Entry Twenty-nine: Sitting in the Stand

[A story in many parts: Part Ten]

I had been immersed into a very funny subculture. That refers to funny “ha ha” as well as funny “strange.” For example, the only topic of conversation the entire weekend was hunting.

"I gotta' buddy who went down to Peru…"

"I 'member that one time in Texas…"

If they weren't talking about their own trips, they were talking about a trip they heard about from someone else. I believe that's why they listen so intently to each other's stories. If they re-tell someone else's story enough times it could eventually become one of their own. And they were always zinging each other, reminding each other about an undersized kill, a missed opportunity or any bonehead thing that anyone ever did. That did not bode well for me, the rookie.

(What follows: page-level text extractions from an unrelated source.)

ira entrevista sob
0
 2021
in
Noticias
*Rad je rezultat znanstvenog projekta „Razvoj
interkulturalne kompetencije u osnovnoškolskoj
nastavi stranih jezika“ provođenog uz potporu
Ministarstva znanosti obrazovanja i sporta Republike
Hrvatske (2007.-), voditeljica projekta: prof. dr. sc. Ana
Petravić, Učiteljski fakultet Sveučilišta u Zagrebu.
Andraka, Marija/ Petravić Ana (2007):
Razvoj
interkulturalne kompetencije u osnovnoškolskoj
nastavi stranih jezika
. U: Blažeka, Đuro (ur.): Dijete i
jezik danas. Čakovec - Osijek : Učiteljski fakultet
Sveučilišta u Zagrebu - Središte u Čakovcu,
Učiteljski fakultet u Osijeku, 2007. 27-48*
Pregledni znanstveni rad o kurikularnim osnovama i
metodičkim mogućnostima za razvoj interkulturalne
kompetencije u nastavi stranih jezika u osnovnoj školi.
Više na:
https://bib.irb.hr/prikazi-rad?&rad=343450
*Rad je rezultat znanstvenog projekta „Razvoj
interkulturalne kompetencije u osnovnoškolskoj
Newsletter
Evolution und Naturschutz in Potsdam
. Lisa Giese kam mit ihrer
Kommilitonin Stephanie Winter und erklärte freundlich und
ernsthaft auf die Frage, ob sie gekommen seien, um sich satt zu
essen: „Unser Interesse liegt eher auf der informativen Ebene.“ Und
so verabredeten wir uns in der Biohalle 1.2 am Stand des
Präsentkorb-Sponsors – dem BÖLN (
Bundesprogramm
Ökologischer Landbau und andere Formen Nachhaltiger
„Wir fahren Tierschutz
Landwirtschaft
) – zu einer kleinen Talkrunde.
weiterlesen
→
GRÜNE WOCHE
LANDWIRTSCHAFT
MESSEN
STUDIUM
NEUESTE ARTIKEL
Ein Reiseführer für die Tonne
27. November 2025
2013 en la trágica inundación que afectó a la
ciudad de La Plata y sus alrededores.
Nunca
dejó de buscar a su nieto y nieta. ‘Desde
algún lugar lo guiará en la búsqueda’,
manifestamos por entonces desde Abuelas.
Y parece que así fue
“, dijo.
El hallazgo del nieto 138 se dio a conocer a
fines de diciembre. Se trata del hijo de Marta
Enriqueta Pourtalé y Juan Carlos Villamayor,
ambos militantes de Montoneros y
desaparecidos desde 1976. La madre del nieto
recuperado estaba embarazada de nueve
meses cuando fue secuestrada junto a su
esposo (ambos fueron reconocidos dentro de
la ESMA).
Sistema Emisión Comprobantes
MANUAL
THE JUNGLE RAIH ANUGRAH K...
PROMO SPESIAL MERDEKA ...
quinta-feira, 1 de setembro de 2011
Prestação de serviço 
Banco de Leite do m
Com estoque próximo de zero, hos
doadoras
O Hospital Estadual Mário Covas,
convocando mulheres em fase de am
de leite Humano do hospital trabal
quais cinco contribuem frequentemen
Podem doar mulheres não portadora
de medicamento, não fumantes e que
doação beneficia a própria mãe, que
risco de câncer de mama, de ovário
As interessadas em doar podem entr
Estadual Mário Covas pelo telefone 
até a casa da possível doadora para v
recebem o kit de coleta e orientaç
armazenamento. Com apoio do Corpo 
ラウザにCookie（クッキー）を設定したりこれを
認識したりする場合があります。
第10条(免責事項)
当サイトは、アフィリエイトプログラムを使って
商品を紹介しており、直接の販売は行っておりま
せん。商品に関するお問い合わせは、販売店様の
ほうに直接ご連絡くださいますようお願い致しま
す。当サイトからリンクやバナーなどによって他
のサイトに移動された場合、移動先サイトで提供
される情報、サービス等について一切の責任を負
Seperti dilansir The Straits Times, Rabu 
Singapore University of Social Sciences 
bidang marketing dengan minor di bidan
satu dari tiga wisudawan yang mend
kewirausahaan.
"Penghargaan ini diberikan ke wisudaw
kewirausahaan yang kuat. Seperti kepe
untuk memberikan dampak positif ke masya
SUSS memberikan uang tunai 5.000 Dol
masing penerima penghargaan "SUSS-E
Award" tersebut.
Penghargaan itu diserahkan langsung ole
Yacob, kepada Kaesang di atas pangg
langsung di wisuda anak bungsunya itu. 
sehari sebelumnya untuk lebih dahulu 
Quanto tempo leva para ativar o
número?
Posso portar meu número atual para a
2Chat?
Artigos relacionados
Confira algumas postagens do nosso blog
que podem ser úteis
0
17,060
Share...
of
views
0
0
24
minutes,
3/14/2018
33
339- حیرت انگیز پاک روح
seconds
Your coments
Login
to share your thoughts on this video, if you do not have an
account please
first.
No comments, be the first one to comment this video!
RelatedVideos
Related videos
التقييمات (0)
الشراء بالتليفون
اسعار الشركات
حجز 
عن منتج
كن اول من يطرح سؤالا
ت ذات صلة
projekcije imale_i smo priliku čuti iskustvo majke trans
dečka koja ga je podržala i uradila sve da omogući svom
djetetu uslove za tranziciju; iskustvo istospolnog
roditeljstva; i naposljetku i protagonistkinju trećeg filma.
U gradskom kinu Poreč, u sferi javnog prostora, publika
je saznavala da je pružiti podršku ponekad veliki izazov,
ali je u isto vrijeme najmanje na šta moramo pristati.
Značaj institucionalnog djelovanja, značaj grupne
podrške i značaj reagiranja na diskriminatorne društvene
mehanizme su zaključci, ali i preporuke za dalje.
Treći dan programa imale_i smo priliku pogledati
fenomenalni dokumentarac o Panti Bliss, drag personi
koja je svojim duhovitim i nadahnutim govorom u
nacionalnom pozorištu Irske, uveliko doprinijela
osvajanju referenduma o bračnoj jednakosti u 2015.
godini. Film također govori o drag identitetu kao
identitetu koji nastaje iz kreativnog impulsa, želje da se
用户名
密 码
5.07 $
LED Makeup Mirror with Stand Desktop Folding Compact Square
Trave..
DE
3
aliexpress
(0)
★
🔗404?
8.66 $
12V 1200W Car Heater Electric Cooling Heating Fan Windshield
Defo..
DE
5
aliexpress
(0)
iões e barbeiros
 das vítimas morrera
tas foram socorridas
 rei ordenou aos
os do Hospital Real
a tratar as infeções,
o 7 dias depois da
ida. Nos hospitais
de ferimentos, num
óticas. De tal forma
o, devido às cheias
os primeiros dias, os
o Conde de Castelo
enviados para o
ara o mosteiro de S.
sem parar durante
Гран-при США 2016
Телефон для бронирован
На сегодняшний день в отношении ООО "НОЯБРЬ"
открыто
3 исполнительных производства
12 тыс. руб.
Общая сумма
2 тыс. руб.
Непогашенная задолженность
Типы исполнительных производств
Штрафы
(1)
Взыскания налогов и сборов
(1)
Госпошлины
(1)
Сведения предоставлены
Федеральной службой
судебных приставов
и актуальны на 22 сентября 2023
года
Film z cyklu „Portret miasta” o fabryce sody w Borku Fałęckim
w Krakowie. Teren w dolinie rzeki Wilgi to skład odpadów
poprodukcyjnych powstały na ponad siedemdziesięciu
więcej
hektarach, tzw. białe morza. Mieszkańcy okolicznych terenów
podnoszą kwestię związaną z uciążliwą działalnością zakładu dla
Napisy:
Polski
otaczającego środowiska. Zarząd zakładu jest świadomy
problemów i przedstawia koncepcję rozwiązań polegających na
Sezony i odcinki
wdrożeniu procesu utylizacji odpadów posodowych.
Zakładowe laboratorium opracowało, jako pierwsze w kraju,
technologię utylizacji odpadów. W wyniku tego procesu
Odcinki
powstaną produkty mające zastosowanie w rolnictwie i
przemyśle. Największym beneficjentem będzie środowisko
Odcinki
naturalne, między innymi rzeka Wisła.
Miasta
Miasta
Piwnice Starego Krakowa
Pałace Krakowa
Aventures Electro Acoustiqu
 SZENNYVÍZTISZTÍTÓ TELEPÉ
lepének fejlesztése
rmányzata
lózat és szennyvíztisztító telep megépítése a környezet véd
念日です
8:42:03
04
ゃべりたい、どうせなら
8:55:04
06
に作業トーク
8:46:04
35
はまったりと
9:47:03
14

There is a certain etiquette and courtesy in their story telling. Everyone gets to tell one story and then they wait while everyone else shares. If someone hesitates, they lose their turn. The elder statesman of the group gets to end each round. In that particular group, the elder statesman was Daryl, and he could spin the stories and lay out the ribbing as well as anyone. He was not only the oldest member of the party, but he apparently had the most money, which meant he had the most hunting toys. Everything from cammo wraps for your gun to odor-less soap to bathe with (so the animals can't smell your scent of Irish Spring). And it isn't cheap. I was thumbing through some of the leisure time reading materials the lodge had laying around—outdoor magazines and hunting supply catalogs—and the prices were shocking. Scopes, guns, ammunition, little camaflogue buckets to pee in; they had thought of everything. I gathered from the tales being spun that the guys hunting that weekend weren't restricted to hunting in the south. A lot of them had taken hunting trips to places all over the continent. Moose hunting in Canada. Bear hunting in Montana. Elk hunting in Colorado. The costs incurred to take the trips must have been enormous. Then, just when I thought they had run out of hunting stories, they started telling fishing stories. The energy in the room would get resurrected and everyone would get cranked up all over again. It was quite entertaining and pervasive. No moment was lost. On the way back from lunch one day, we listened to a book-on-tape called "Life Lessons from a Deer Stand." I had entered my dad's world and it smelled of gun powder and stale canvas.